**Work task**: All lines in the data below carrying the string "Methods" are to be located and copied.

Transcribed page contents
····················

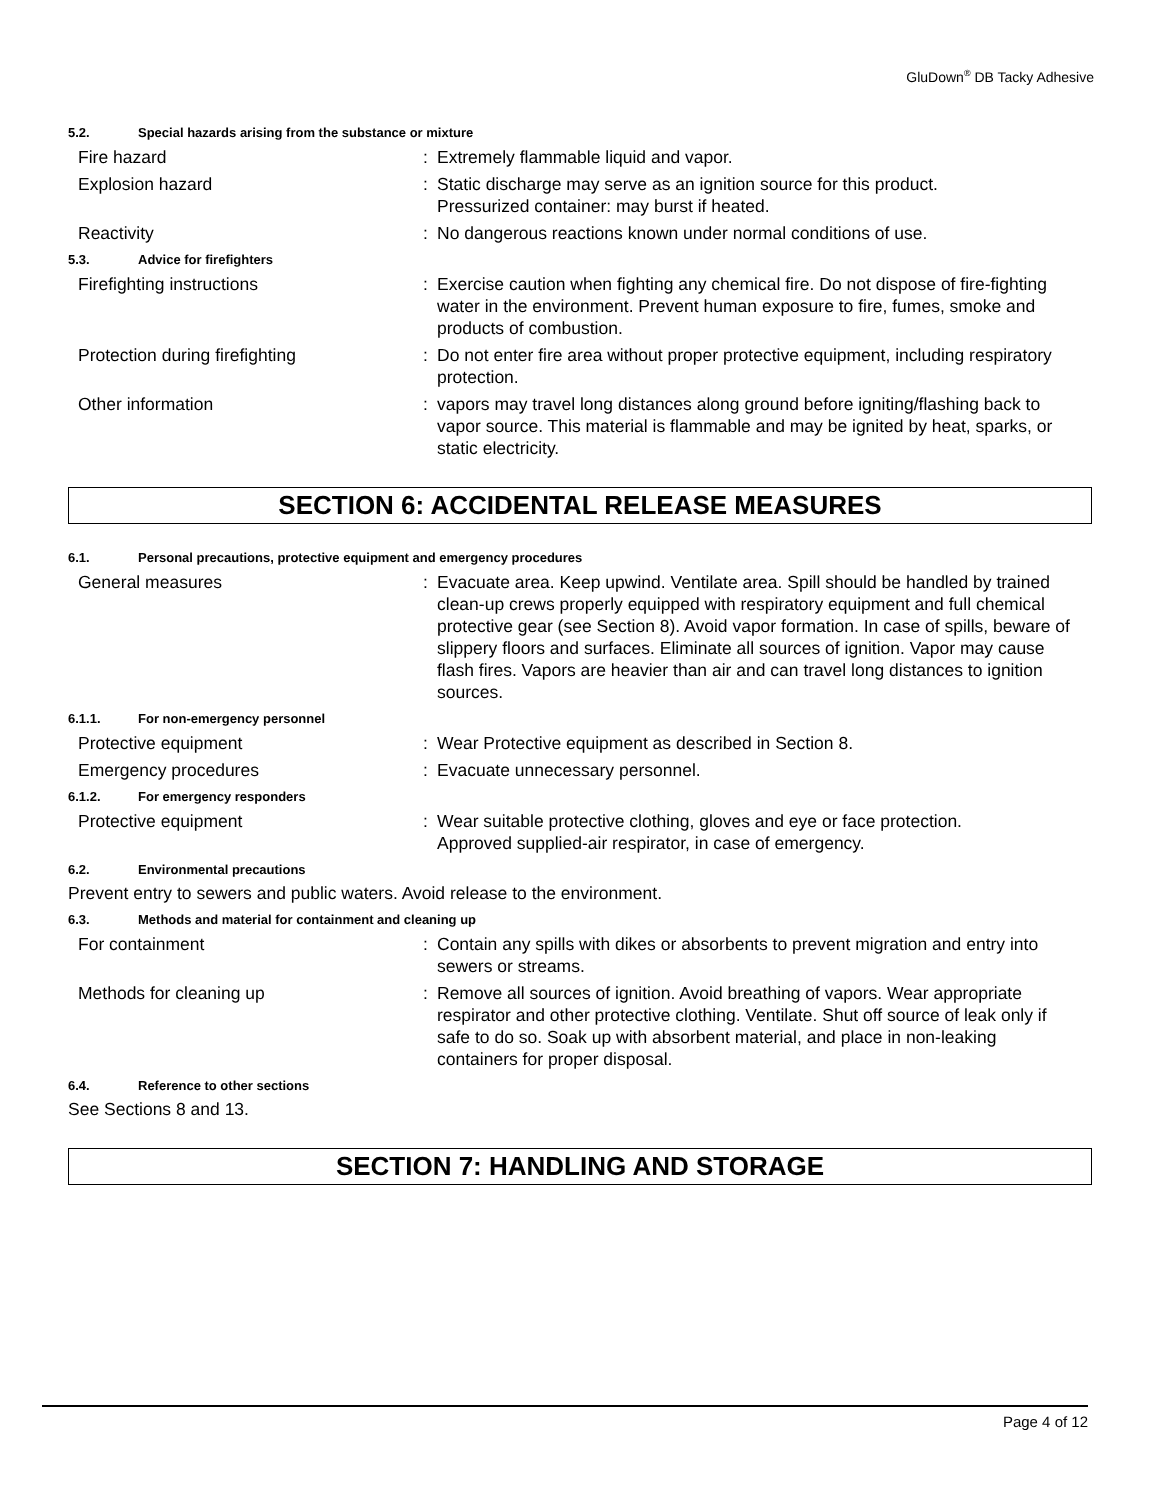GluDown<sup>®</sup> DB Tacky Adhesive
5.2. Special hazards arising from the substance or mixture
Fire hazard : Extremely flammable liquid and vapor.
Explosion hazard : Static discharge may serve as an ignition source for this product.
Pressurized container: may burst if heated.
Reactivity : No dangerous reactions known under normal conditions of use.
5.3. Advice for firefighters
Firefighting instructions : Exercise caution when fighting any chemical fire. Do not dispose of fire-fighting water in the environment. Prevent human exposure to fire, fumes, smoke and products of combustion.
Protection during firefighting : Do not enter fire area without proper protective equipment, including respiratory protection.
Other information : vapors may travel long distances along ground before igniting/flashing back to vapor source. This material is flammable and may be ignited by heat, sparks, or static electricity.
SECTION 6: ACCIDENTAL RELEASE MEASURES
6.1. Personal precautions, protective equipment and emergency procedures
General measures : Evacuate area. Keep upwind. Ventilate area. Spill should be handled by trained clean-up crews properly equipped with respiratory equipment and full chemical protective gear (see Section 8). Avoid vapor formation. In case of spills, beware of slippery floors and surfaces. Eliminate all sources of ignition. Vapor may cause flash fires. Vapors are heavier than air and can travel long distances to ignition sources.
6.1.1. For non-emergency personnel
Protective equipment : Wear Protective equipment as described in Section 8.
Emergency procedures : Evacuate unnecessary personnel.
6.1.2. For emergency responders
Protective equipment : Wear suitable protective clothing, gloves and eye or face protection.
Approved supplied-air respirator, in case of emergency.
6.2. Environmental precautions
Prevent entry to sewers and public waters. Avoid release to the environment.
6.3. Methods and material for containment and cleaning up
For containment : Contain any spills with dikes or absorbents to prevent migration and entry into sewers or streams.
Methods for cleaning up : Remove all sources of ignition. Avoid breathing of vapors. Wear appropriate respirator and other protective clothing. Ventilate. Shut off source of leak only if safe to do so. Soak up with absorbent material, and place in non-leaking containers for proper disposal.
6.4. Reference to other sections
See Sections 8 and 13.
SECTION 7: HANDLING AND STORAGE
Page 4 of 12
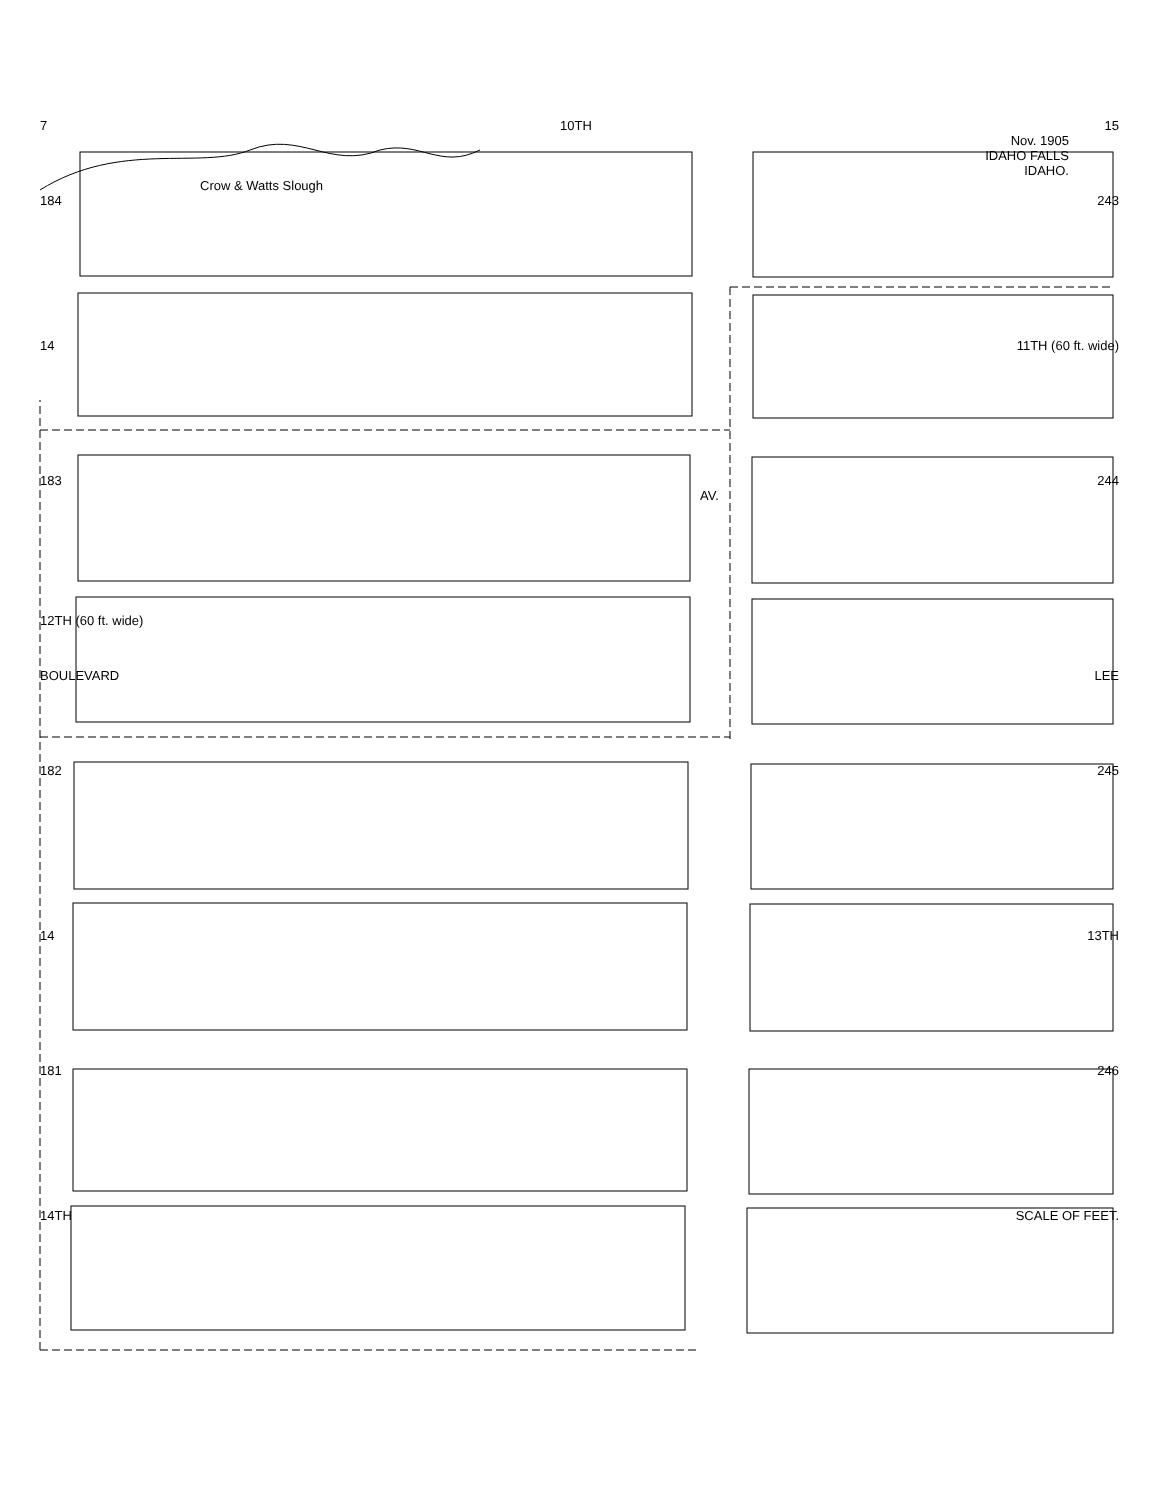7 10TH 15
Nov. 1905
IDAHO FALLS
IDAHO.
Crow & Watts Slough
184 243
14 11TH (60 ft. wide)
183 244
AV.
12TH (60 ft. wide)
BOULEVARD LEE
182 245
14 13TH
181 246
14TH SCALE OF FEET.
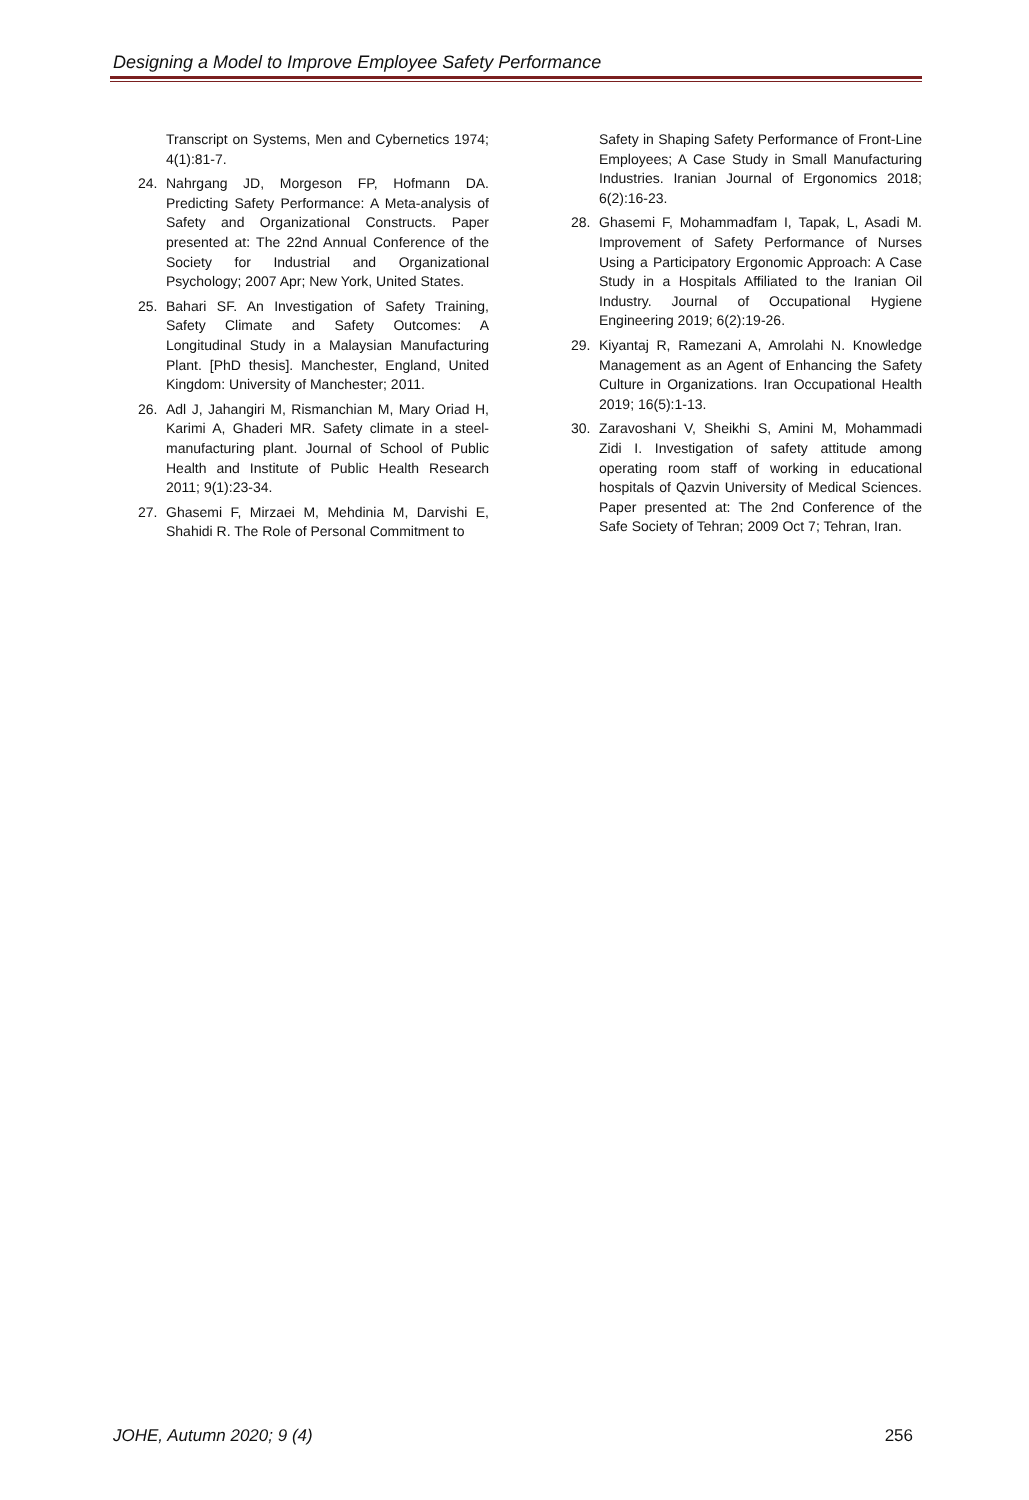Designing a Model to Improve Employee Safety Performance
Transcript on Systems, Men and Cybernetics 1974; 4(1):81-7.
24. Nahrgang JD, Morgeson FP, Hofmann DA. Predicting Safety Performance: A Meta-analysis of Safety and Organizational Constructs. Paper presented at: The 22nd Annual Conference of the Society for Industrial and Organizational Psychology; 2007 Apr; New York, United States.
25. Bahari SF. An Investigation of Safety Training, Safety Climate and Safety Outcomes: A Longitudinal Study in a Malaysian Manufacturing Plant. [PhD thesis]. Manchester, England, United Kingdom: University of Manchester; 2011.
26. Adl J, Jahangiri M, Rismanchian M, Mary Oriad H, Karimi A, Ghaderi MR. Safety climate in a steel-manufacturing plant. Journal of School of Public Health and Institute of Public Health Research 2011; 9(1):23-34.
27. Ghasemi F, Mirzaei M, Mehdinia M, Darvishi E, Shahidi R. The Role of Personal Commitment to
Safety in Shaping Safety Performance of Front-Line Employees; A Case Study in Small Manufacturing Industries. Iranian Journal of Ergonomics 2018; 6(2):16-23.
28. Ghasemi F, Mohammadfam I, Tapak, L, Asadi M. Improvement of Safety Performance of Nurses Using a Participatory Ergonomic Approach: A Case Study in a Hospitals Affiliated to the Iranian Oil Industry. Journal of Occupational Hygiene Engineering 2019; 6(2):19-26.
29. Kiyantaj R, Ramezani A, Amrolahi N. Knowledge Management as an Agent of Enhancing the Safety Culture in Organizations. Iran Occupational Health 2019; 16(5):1-13.
30. Zaravoshani V, Sheikhi S, Amini M, Mohammadi Zidi I. Investigation of safety attitude among operating room staff of working in educational hospitals of Qazvin University of Medical Sciences. Paper presented at: The 2nd Conference of the Safe Society of Tehran; 2009 Oct 7; Tehran, Iran.
JOHE, Autumn 2020; 9 (4) 256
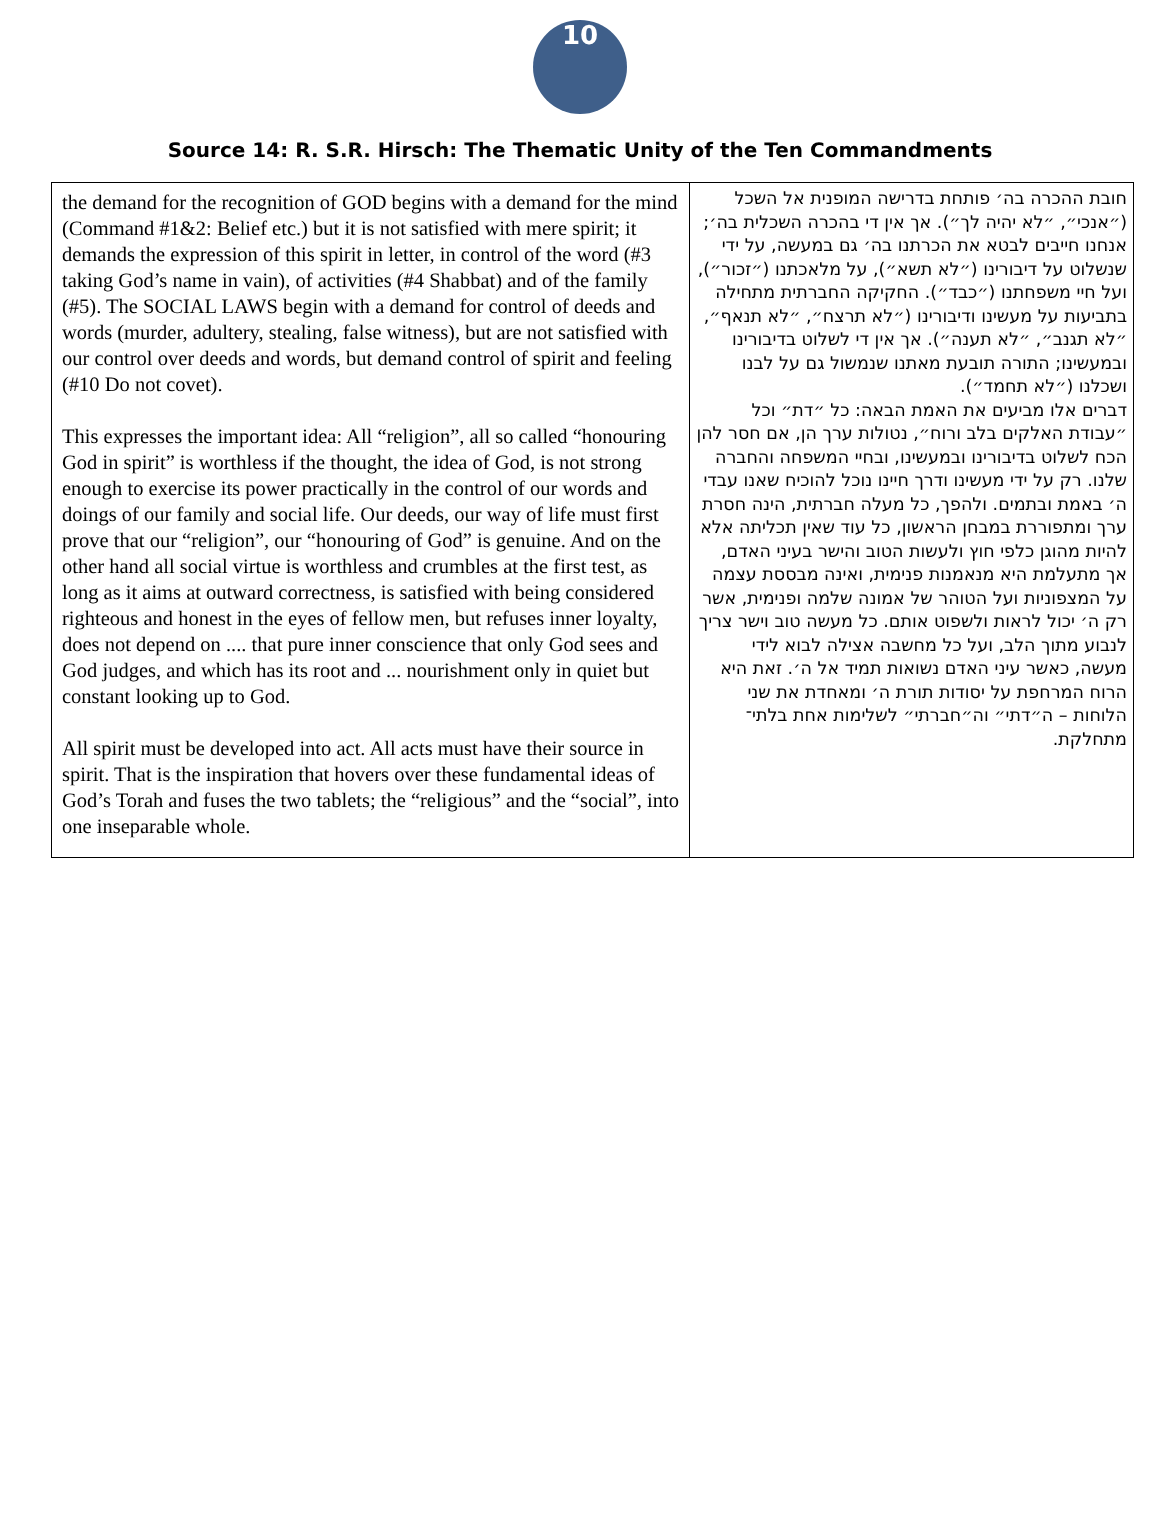10
Source 14: R. S.R. Hirsch: The Thematic Unity of the Ten Commandments
| the demand for the recognition of GOD begins with a demand for the mind (Command #1&2: Belief etc.) but it is not satisfied with mere spirit; it demands the expression of this spirit in letter, in control of the word (#3 taking God’s name in vain), of activities (#4 Shabbat) and of the family (#5). The SOCIAL LAWS begin with a demand for control of deeds and words (murder, adultery, stealing, false witness), but are not satisfied with our control over deeds and words, but demand control of spirit and feeling (#10 Do not covet). This expresses the important idea: All “religion”, all so called “honouring God in spirit” is worthless if the thought, the idea of God, is not strong enough to exercise its power practically in the control of our words and doings of our family and social life. Our deeds, our way of life must first prove that our “religion”, our “honouring of God” is genuine. And on the other hand all social virtue is worthless and crumbles at the first test, as long as it aims at outward correctness, is satisfied with being considered righteous and honest in the eyes of fellow men, but refuses inner loyalty, does not depend on .... that pure inner conscience that only God sees and God judges, and which has its root and ... nourishment only in quiet but constant looking up to God. All spirit must be developed into act. All acts must have their source in spirit. That is the inspiration that hovers over these fundamental ideas of God’s Torah and fuses the two tablets; the “religious” and the “social”, into one inseparable whole. | חובת ההכרה בה׳ פותחת בדרישה המופנית אל השכל (״אנכי״, ״לא יהיה לך״). אך אין די בהכרה השכלית בה׳; אנחנו חייבים לבטא את הכרתנו בה׳ גם במעשה, על ידי שנשלוט על דיבורינו (״לא תשא״), על מלאכתנו (״זכור״), ועל חיי משפחתנו (״כבד״). החקיקה החברתית מתחילה בתביעות על מעשינו ודיבורינו (״לא תרצח״, ״לא תנאף״, ״לא תגנב״, ״לא תענה״). אך אין די לשלוט בדיבורינו ובמעשינו; התורה תובעת מאתנו שנמשול גם על לבנו ושכלנו (״לא תחמד״). דברים אלו מביעים את האמת הבאה: כל ״דת״ וכל ״עבודת האלקים בלב ורוח״, נטולות ערך הן, אם חסר להן הכח לשלוט בדיבורינו ובמעשינו, ובחיי המשפחה והחברה שלנו. רק על ידי מעשינו ודרך חיינו נוכל להוכיח שאנו עבדי ה׳ באמת ובתמים. ולהפך, כל מעלה חברתית, הינה חסרת ערך ומתפוררת במבחן הראשון, כל עוד שאין תכליתה אלא להיות מהוגן כלפי חוץ ולעשות הטוב והישר בעיני האדם, אך מתעלמת היא מנאמנות פנימית, ואינה מבססת עצמה על המצפוניות ועל הטוהר של אמונה שלמה ופנימית, אשר רק ה׳ יכול לראות ולשפוט אותם. כל מעשה טוב וישר צריך לנבוע מתוך הלב, ועל כל מחשבה אצילה לבוא לידי מעשה, כאשר עיני האדם נשואות תמיד אל ה׳. זאת היא הרוח המרחפת על יסודות תורת ה׳ ומאחדת את שני הלוחות – ה״דתי״ וה״חברתי״ לשלימות אחת בלתי־מתחלקת. |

····················

**Response to this task**:
6.3. Methods and material for containment and cleaning up
Methods for cleaning up : Remove all sources of ignition. Avoid breathing of vapors. Wear appropriate respirator and other protective clothing. Ventilate. Shut off source of leak only if safe to do so. Soak up with absorbent material, and place in non-leaking containers for proper disposal.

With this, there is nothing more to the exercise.